May 3, 2017 | 5 min read

Business Insider-owner Axel Springer will stop using Google’s ad server to generate advertising revenue and switch to one built by adtech outfit AppNexus as part of a wider partnership.

Axel Springer logo

Axel Springer just struck a deal with AppNexus that could see it turn its back on Google’s Doubleclick.

The transition will start from next year when the publisher’s brands such as BILD.de, welt.de, bz-berlin.de, meinestadt.de, finanzen.net, and businessinsider.de, among others will gradually adopt AppNexus’ technologies including its ad server.

Some of those titles are already plugged into parts of the AppNexus platform such as Yieldex (the adtech outfit's forecasting tool), though the latest update means all of them will eventually use its technology when it comes to monetization. It spans both desktop and mobile inventory across display, video and native formats that can be sold either guaranteed, or programmatic.

While AppNexus declined to comment on Axel Springer’s motivations for the move now, it did stress the “open and programmable” characteristics of the technology platform at the heart of the union. Consequently, the publisher’s brands will be able to inter-link their inventory with one another as well as link to “external customer processes,” claimed the adtech business.
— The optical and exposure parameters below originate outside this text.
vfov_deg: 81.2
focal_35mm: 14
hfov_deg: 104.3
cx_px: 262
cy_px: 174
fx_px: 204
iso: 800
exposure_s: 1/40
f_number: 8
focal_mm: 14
Securing a deal of such scope is a coup for the independent adtech firm, which would have been awarded it following a head-to-head face off with Google. Other publishers have wanted to make the same decision but the sheer complexity of onboarding a new ad server has left many unable to ditch Google DFP and consequently fuelled the rise of header bidding. However, AppNexus’ previous successes at switching ad servers for some of Europe’s biggest publishers would have likely convinced the Germany-based publisher that now is the time to turn its back on a deal that started in 2013.

“We are seeing great potential from a more intense collaboration between Axel Springer’s many digital offerings,” said Andreas Wiele, president of marketing and classified ad models at Axel Springer. “With AppNexus’ technology, we create the technological base for this which will be particularly beneficial to our digital marketing.”
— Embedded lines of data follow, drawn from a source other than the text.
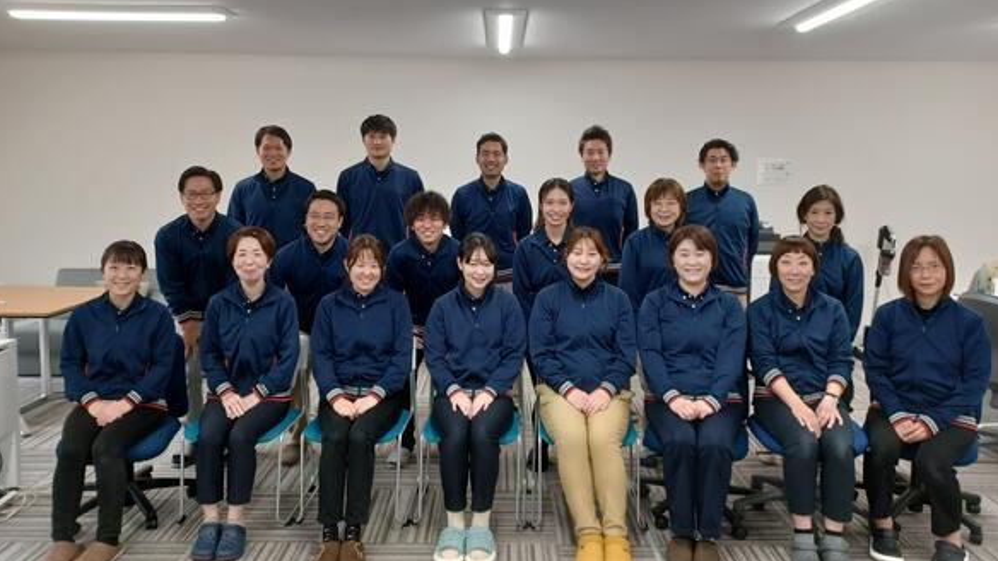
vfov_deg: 41.4
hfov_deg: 67.9
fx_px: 741
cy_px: 241
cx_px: 506
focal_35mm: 28
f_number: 1.8
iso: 250
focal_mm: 4.6
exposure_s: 1/40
The announcement is as intriguing for the wider market as it was inevitable for Axel Springer’s given the tempestuous relationship between it and the world’s largest online media owner. Since the union between the two was first struck in 2013, Axel Springer has steadily widened its European footprint. Yet it has felt hampered by a Google it believes it had become too dependent on to the point where it published an open letter in 2014. In it Axel Springer’s chief executive Mathias Döpfner told the then Google chairman Eric Schmidt that the relationship between the two companies was "schizophrenic".

It went on to read: "We know of no alternative which could offer even partially comparable technological prerequisites for the automated marketing of advertising. And we cannot afford to give up this source of revenue because we desperately need the money for technological investments in the future. Which is why other publishers are increasingly doing the same. We also know of no alternative search engine which could maintain or increase our online reach. A large proportion of high quality journalistic media receives its traffic primarily via Google."

Axel Springer’s switch from Google DFP to AppNexus is the latest in a string of instances whereby publishers are turning to independent partners that can help them acquire, engage and monetise audiences across the open web.

Trinity Mirror’s former adtech boss Amir Malik has been a vocal champion of header bidding’s ability to reveal what he has called the “secret margins” that Google makes on ad sales.

It’s a view shared by other publishers amid growing calls for a more simplified and democratised market following concerns about media transparency and the need to boost yields.

But Google isn’t prepared to let all that revenue go without a fight, and is currently testing whether it should relinquish the so-called ‘last look’ its own DoubleClick AdExchange had on auctions that mean it is able to bid on every impression and consequently always outbid others.